The collection also bookends the Digital National Security Archive’s first Afghanistan collection, Afghanistan: The Making of U.S. Policy, 1973-1990, and represents the culmination of over 35 years of work by the National Security Archive’s Afghanistan project. The project began in 1986 with dozens of classified U.S. documents that were seized by student revolutionaries during the 1979 Iran hostage crisis and later published by the Iranian government. In the decades that followed, members of the Afghanistan project team sent thousands of FOIA requests to help inform U.S. policy towards a country that has been central to some of the 20th and 21st centuries’ most important episodes. While the situation in Afghanistan has changed much over the decades, the challenges facing the Afghan project team have remained consistent: Critical documentation on U.S. policy towards Afghanistan and its central players remains shrouded in secrecy, while U.S. agencies have denied many of the Archive’s FOIA requests for dubious reasons.

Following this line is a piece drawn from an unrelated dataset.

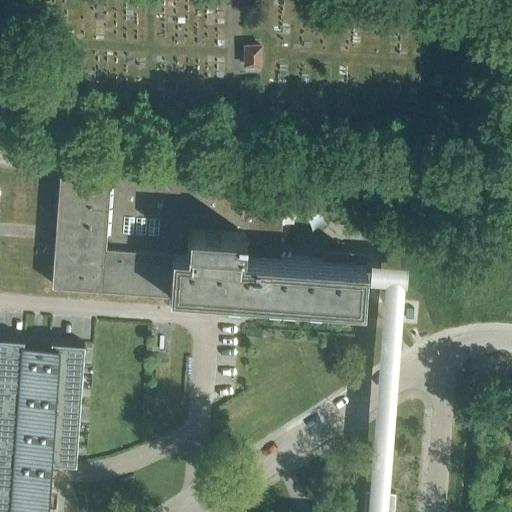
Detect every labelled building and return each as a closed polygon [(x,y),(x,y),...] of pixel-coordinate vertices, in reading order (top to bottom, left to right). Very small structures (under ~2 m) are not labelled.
[(260,64),(260,44),(245,45),(245,64),(260,64)] [(245,64),(245,73),(261,72),(260,64),(245,64)] [(33,104),(33,84),(21,84),(21,104),(33,104)] [(102,285),(362,303),(366,252),(323,249),(322,259),(279,255),(283,188),(59,172),(51,283),(102,287),(102,285)] [(82,372),(84,342),(51,340),(50,345),(23,343),(23,338),(0,336),(0,511),(10,511),(11,505),(42,507),(42,509),(44,509),(46,473),(45,473),(46,460),(75,463),(77,432),(87,433),(86,435),(87,435),(88,430),(87,430),(87,432),(78,431),(82,373),(91,374),(91,376),(92,371),(91,371),(91,373),(82,372)] [(393,511),(394,496),(369,494),(367,511),(393,511)]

Number of Documents by Year

Time Period Number of Documents
1979-1992 22
1993-2000 273
2001-2004 504
2005-2008 503
2009-2012 519
2013-2016 370
2017-2022 70


Research Value of This Collection

The U.S. government misled the American people for nearly two decades – across four presidencies – about the conflict in Afghanistan, America’s longest war. To do so, the government hid inconvenient facts and perennial failures inside confidential records.
The records in this collection shed light on topics long hidden from the public, including but not limited to:

  • U.S.-Afghan diplomatic relations,
  • reconstruction and endemic corruption,
  • the mismatch between Afghan realities and American intentions for a new centralized government and modernized army,
  • Pakistan’s strategy of taking U.S. aid while providing sanctuary to the Taliban,
  • narcotics and counternarcotics efforts,
  • Al-Qaeda-Taliban relations,
  • “mission creep,” as the counterterror effort against al-Qaeda morphed into a nation-building war against the Taliban, and
  • U.S. military counterinsurgency strategy.